Background
Stopford was born in Bolton, Lancashire in 1947, son of a clergyman.
Stopford was born in Bolton, Lancashire in 1947, son of a clergyman.
He was educated at Prestfelde School, Shrewsbury and Denstone College, Staffordshire. Stopford went on to receive a Doctor of Philosophy Degree in Economics from Birkbeck College, part of the University of London, which he completed in 1979. He studied seaborne trade, culminating in the publication, with colleagues Jack Griffiths, Sue Bland and John Stapleton of a six volume series of reports “Dry Cargo Ship Demand to 1980” covering the movement of 220 separate commodity trades by sea.
Stopford is regularly quoted by The Economist, the Financial Times, Bloomberg and Lloyds List. He is a director of Clarksons plc, the world’s largest shipbroker. Martin Stopford first became involved with the shipping business in 1971 when he joined Maritime Transport Research, a London-based shipping consultancy.
In 1977, Stopford joined British Shipbuilders as Group Economist.
In 1981 he became Director of Business Development, where his responsibility for the annual corporate plan drew him into the many problems of the 1980s depression in the shipping and shipbuilding industries. In 1988 Stopford was recruited by Chase Manhattan Bank as Global Shipping Economist, just as the ship finance business was re-discovering itself after the disastrous recession.
Then in August 1990, on the day Saddam Hussein invaded Kuwait, he became Doctor of Medicine of Clarkson Research. Over a 20-year period, Clarkson Research grew into a sizeable business with over 200 products, serving clients in shipping, shipbuilding, finance, marine equipment and offshore.
In 2004 he joined the main Clarksons board.
Academia In the late 1970s he started lecturing at Cambridge Academy of Transport and in 1989 set up the Anatomy of Ship Finance course which he still leads. He also developed the International Commodity Trade and Transport (ICTC) module at the Centre for Shipping, Trade & Finance at CASS set up by Professor Costas Grammenos in 1984. During the first term he added Shipping Economics and taught both courses until the early 1990s.
He is also a Visiting Professor at Cass Business School, Dalian Maritime University, Copenhagen Business School and Newcastle University.

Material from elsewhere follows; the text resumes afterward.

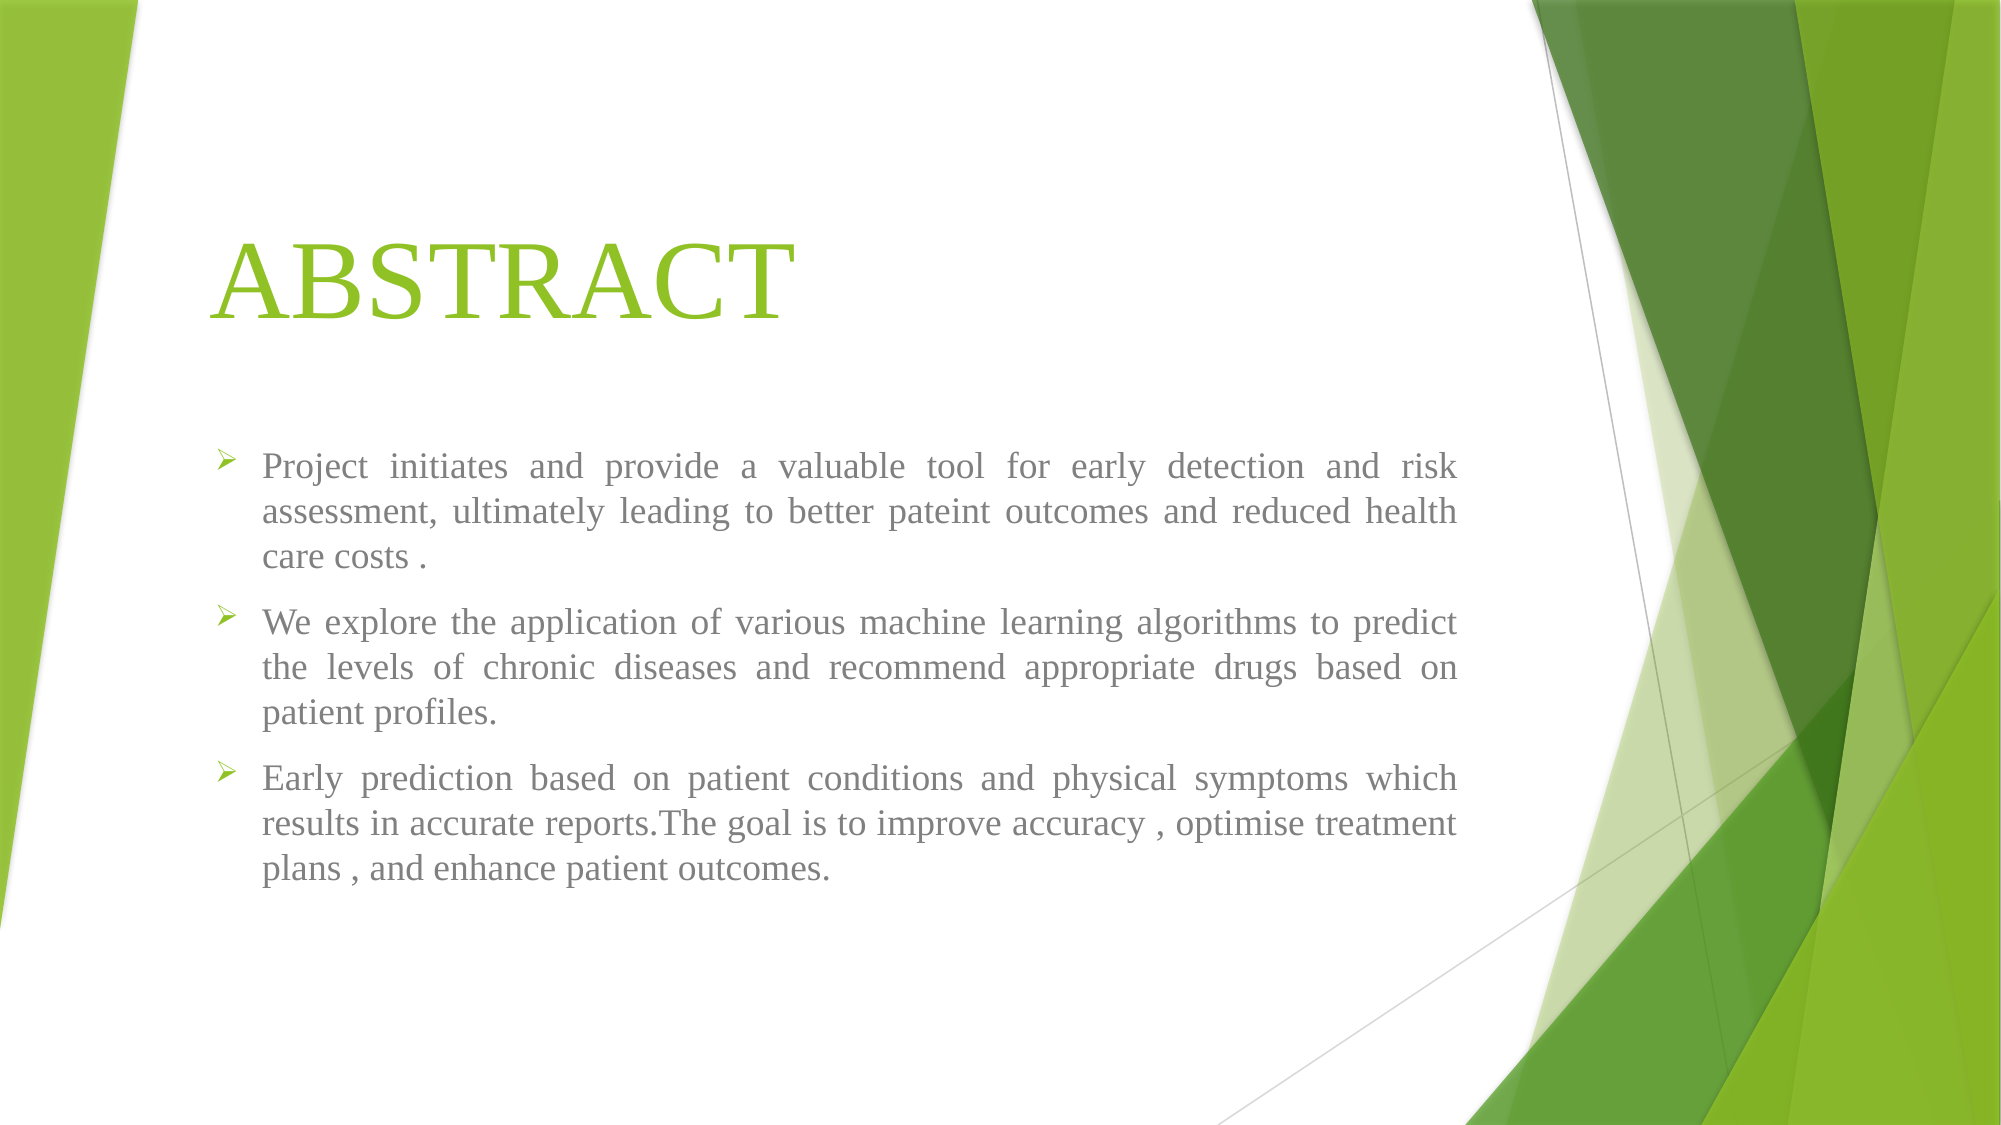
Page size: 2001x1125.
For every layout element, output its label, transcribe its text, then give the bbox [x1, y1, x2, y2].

subtitle Project initiates and provide a valuable tool for early detection and risk assessment, ultimately leading to better pateint outcomes and reduced health care costs . We explore the application of various machine learning algorithms to predict the levels of chronic diseases and recommend appropriate drugs based on patient profiles. Early prediction based on patient conditions and physical symptoms which results in accurate reports.The goal is to improve accuracy , optimise treatment plans , and enhance patient outcomes. [200, 433, 1475, 777]
title ABSTRACT [185, 168, 812, 349]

He received a Lloyd"s List Lifetime Achievement Award in 2010. In 1966 he won an Abbott Scholarship to Keble College, Oxford in 1969 where he studied Politics, Philosophy and Economics (Group of the European People's Party (Christian-Democratic Group)) under Adrian Darby, James Griffin, Paul Hayes and Basil Mitchell. In 2009 he was given an honorary Doctorate by Solent University and in 2010 he was the winner of the Lifetime Achievement Award at the Lloyds List Global Shipping Awards Dinner. In 2005 Maritime Economics was awarded the Chojeong Book Prize for “making a significant contribution to the development of maritime transport and logistics academically and practically”.